For a vector-valued function

f:RnRm, f : \mathbb{R}^n \to \mathbb{R}^m,

reverse mode does not directly compute the full Jacobian in one pass. Instead, it computes a vector-Jacobian product.

Given a seed vector

λRm, \lambda \in \mathbb{R}^m,

reverse mode computes

λJf(x), \lambda^\top J_f(x),

where

Jf(x)=fx. J_f(x) = \frac{\partial f}{\partial x}.

The scalar-output case is the special case m=1m = 1, where the seed is simply

λ=1. \lambda = 1.

This is why reverse mode is naturally suited to scalar losses. For multiple outputs, each independent seed gives one linear combination of Jacobian rows.

Reverse Mode as Transposed Linearization

Forward mode propagates tangents through the linearization of the program.
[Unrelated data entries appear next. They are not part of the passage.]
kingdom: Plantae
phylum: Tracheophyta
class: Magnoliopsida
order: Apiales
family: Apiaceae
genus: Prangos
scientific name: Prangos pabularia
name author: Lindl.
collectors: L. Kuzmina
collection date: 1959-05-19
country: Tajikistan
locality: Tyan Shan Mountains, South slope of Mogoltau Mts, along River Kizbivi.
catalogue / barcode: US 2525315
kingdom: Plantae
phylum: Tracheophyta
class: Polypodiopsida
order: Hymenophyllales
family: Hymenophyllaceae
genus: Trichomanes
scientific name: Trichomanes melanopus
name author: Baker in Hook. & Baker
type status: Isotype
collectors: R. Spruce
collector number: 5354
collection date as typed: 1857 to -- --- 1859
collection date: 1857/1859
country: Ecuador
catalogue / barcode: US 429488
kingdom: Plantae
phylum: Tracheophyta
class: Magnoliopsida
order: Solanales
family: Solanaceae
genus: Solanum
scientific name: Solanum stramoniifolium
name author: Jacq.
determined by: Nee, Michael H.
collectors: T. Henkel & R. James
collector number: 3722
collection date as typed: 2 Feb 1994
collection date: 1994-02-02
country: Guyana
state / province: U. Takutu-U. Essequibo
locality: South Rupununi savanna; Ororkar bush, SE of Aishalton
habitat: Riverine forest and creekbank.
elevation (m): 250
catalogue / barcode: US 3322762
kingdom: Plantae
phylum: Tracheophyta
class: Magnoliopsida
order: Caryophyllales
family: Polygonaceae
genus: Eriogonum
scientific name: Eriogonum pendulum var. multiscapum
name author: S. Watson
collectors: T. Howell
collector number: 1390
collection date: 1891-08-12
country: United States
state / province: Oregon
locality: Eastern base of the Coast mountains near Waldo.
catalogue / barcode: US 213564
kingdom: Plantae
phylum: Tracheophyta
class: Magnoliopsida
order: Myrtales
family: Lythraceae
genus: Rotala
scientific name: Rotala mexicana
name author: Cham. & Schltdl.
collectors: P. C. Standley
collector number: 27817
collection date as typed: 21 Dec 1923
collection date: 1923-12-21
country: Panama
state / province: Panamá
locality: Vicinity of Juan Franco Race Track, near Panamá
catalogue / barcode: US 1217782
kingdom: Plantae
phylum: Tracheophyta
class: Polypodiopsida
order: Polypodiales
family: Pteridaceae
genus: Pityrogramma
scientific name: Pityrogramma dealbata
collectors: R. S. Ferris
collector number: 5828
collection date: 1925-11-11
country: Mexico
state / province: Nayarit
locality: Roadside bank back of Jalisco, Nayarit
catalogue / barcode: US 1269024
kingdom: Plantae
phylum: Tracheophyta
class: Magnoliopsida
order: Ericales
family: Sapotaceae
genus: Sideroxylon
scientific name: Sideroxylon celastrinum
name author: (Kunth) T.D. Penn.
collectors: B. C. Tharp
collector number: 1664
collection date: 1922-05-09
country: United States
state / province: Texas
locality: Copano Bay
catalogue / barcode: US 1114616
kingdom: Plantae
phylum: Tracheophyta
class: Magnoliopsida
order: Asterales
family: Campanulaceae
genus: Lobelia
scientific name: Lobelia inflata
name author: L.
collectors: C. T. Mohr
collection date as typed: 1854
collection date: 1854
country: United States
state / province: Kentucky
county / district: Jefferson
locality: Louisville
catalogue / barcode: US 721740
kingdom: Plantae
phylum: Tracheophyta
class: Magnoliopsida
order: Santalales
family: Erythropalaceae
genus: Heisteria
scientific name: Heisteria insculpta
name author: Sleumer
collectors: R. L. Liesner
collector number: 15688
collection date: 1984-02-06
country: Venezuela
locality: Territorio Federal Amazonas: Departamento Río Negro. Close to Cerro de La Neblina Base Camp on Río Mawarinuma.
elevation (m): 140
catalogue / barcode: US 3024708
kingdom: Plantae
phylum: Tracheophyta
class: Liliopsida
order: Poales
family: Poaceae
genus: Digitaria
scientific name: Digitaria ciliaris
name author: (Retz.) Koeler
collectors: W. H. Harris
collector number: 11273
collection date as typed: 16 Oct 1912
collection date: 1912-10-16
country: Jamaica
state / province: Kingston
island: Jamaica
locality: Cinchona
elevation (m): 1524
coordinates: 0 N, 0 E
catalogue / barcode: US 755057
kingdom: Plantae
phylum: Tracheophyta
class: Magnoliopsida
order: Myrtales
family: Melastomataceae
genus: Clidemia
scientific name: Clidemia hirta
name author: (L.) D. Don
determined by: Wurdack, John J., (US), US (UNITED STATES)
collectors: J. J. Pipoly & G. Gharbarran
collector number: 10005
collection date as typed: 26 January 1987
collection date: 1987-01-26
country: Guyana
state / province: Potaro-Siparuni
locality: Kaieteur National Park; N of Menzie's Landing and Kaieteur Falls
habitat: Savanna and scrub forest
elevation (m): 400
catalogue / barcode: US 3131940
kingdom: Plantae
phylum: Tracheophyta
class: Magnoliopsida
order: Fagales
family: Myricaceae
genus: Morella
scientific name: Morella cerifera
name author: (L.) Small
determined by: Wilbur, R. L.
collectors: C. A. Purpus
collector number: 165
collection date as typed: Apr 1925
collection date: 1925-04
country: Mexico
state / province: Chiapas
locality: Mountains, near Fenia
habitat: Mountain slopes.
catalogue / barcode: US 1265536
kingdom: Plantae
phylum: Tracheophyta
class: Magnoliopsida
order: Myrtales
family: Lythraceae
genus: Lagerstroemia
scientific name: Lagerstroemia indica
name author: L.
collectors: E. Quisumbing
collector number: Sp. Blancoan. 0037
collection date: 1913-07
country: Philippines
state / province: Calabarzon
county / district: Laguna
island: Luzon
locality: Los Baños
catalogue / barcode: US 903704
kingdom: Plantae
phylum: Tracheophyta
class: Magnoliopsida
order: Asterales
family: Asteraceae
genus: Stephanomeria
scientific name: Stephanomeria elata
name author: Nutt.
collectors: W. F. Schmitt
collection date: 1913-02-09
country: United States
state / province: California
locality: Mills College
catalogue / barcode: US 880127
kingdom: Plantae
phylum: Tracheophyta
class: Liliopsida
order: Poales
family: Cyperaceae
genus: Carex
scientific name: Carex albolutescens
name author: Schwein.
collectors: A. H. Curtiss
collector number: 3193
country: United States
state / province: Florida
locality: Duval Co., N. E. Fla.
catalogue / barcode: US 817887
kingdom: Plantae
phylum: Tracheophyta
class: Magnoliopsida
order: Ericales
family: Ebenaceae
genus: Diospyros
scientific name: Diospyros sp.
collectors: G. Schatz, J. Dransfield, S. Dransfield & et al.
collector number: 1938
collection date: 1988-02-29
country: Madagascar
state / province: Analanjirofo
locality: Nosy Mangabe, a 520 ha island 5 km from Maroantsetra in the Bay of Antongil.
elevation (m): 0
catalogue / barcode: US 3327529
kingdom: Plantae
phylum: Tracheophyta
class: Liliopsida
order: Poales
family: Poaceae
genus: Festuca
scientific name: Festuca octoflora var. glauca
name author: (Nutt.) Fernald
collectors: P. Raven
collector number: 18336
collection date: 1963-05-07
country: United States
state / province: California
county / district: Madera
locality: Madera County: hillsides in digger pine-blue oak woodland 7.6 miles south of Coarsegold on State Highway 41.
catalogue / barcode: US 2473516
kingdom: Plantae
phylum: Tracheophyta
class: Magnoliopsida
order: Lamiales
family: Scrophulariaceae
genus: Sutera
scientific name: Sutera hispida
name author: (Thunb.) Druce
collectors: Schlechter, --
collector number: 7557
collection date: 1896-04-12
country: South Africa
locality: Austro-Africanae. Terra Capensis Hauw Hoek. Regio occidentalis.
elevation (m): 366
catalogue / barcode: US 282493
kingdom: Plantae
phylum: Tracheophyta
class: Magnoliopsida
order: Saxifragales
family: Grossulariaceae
Reverse mode propagates adjoints through the transpose of that linearization.

For a local operation

z=g(x), z = g(x),

the differential is

z˙=Jg(x)x˙. \dot z = J_g(x)\dot x.

Forward mode applies Jg(x)J_g(x) to a tangent vector.

Reverse mode applies the transpose:

xˉ=Jg(x)zˉ. \bar x = J_g(x)^\top \bar z.

This viewpoint is important because it separates the primal computation from the derivative computation. The forward pass evaluates the original program. The reverse pass evaluates transposed local linear maps in reverse order.

For a composition

y=gkgk1g1(x), y = g_k \circ g_{k-1} \circ \cdots \circ g_1(x),

the forward linearization is

Jy=JgkJgk1Jg1. J_y = J_{g_k} J_{g_{k-1}} \cdots J_{g_1}.

The reverse pass applies the transpose in the opposite order:

Jy=Jg1Jgk1Jgk. J_y^\top = J_{g_1}^\top \cdots J_{g_{k-1}}^\top J_{g_k}^\top.

That reversal is the mathematical reason reverse mode runs backward through the program trace.

Operational Meaning

Adjoint propagation gives each intermediate value a local responsibility: when the reverse pass reaches an operation, it distributes the output sensitivity to that operation’s inputs.

The operation does not need to know the whole program. It only needs its local derivative rule and the adjoint of its result.

This locality is what makes reverse mode modular. A large differentiable program can be built from primitive operations, each with a small backward rule. The global gradient emerges by applying the chain rule over the recorded execution.